Скворец умолк. За рекой, над вершинами бора, блестят подгорающие снизу края облаков. Оглянулся, Олёнушка исчезла. Ивашко собрался было идти в избу, но откуда-то издалека, из-под обрыва берега, донеслось:
Стоит во поле липинка,
под липинкою бел шатер…
— Олёнушка! — крикнул Ивашко.
Встрепенулся умолкший скворец, испуганный криком. Облетел вокруг скворечни и угнездился под ее кровлей.
— Олёнушка! — повторил Ивашко.
Тихо. Умолкла песня о липинке… Олёнушка не отозвалась.
Дружен Ивашко с дочерью займищанина. Как на милую сестру смотрит он на девчонку, а она зовет его братцем. Данила не перечит их дружбе. Молода Олёнушка, но бойка и умна. Доверяет она все тайные мысли братцу… Но вдруг, в погожий день, когда особенно хороши и река, и поляна, и все вокруг — Олёнушка потемнеет, задумается о чем-то… Скроется в бор и, сколько ни зови ее, не подаст голоса.
Ничего не страшится она — ни бора, ни хищного зверя, ни темной ночи.
Глава 18
Весна в борах
Не успела зазеленеть на опушке лиловая поросль березняков, как во мхах, на лесных прогалинах, засверкали голубые искры подснежников; следом за ними на обрыве у Шелони желтыми огоньками вспыхнули одуванчики; во впадинах, около реки, в тихих застоявшихся водах, расцвели белые как снег кувшинки, а на поляне, около соснового подлеска, показались золотые с зеленым налетом первые шарики дикого мака.
Весна.
Данила в эти дни пропадал в борах. По затесам и узлам на деревьях находил он старые борти. Осмотрев дупло, прикладывал к нему ухо, прислушивался: живы ли пчелы? Найдя новую борть, Данила, чтоб заметить место, завязывал узлы на ближних кустах, потом осторожно вырезал стенку дупла и, поставив вырез обратно, закреплял лычиной. На поляне, в осиннике перед займищем, стоймя, на козелках, темнели вытесанные наподобие дупла, накрытые берестяной «скалой» колоды. Чтобы «скала» держалась, сверху на ней укреплен камень. В эти колоды Данила переносил молодые рои. Борти в осиннике давали больше меду, чем лесные, в дуплах; легче были к добыче.
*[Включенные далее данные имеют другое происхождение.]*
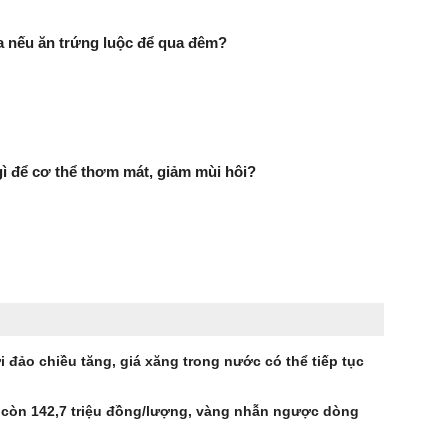
ra nếu ăn trứng luộc để qua đêm?
 để cơ thể thơm mát, giảm mùi hôi?
 đảo chiều tăng, giá xăng trong nước có thể tiếp tục
 còn 142,7 triệu đồng/lượng, vàng nhẫn ngược dòng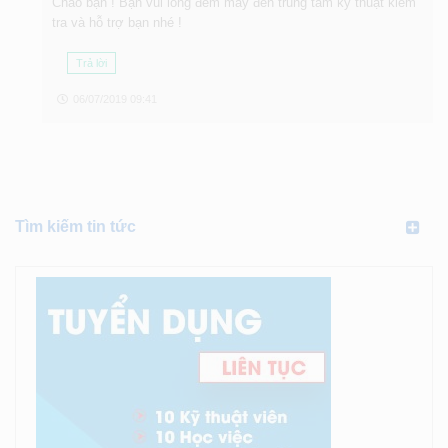
Chào bạn ! Bạn vui lòng đem máy đến trung tâm kỷ thuật kiểm
tra và hỗ trợ bạn nhé !
Trả lời
06/07/2019 09:41
Tìm kiếm tin tức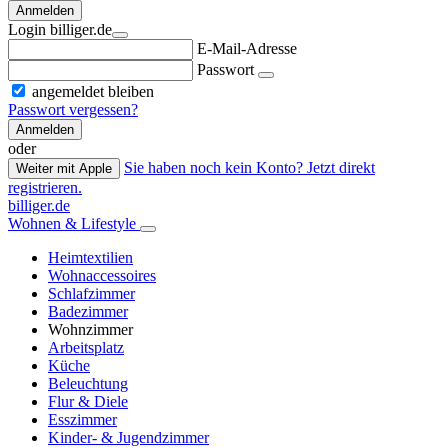
Anmelden
Login billiger.de
E-Mail-Adresse
Passwort
angemeldet bleiben
Passwort vergessen?
Anmelden
oder
Sie haben noch kein Konto? Jetzt direkt
Weiter mit Apple
registrieren.
billiger.de
Wohnen & Lifestyle
Heimtextilien
Wohnaccessoires
Schlafzimmer
Badezimmer
Wohnzimmer
Arbeitsplatz
Küche
Beleuchtung
Flur & Diele
Esszimmer
Kinder- & Jugendzimmer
Ивашко немало дивился, когда увидел в осиннике колоды с пчелами. На погостах и на займищах у Лач-озера, где Ивашко жил до той поры, пока не попал в боярскую кабалу, бортники знали только лесной промысел, не ставили колод около жилья, не подбирали молодых роев, вылетевших из бортей. Борти в осиннике — хитрость Данилы. Про нее говорили люди на Шелони и на Мшаге, но редко-редко кто подражал займищанину, — искали борти, как в старину деды искали.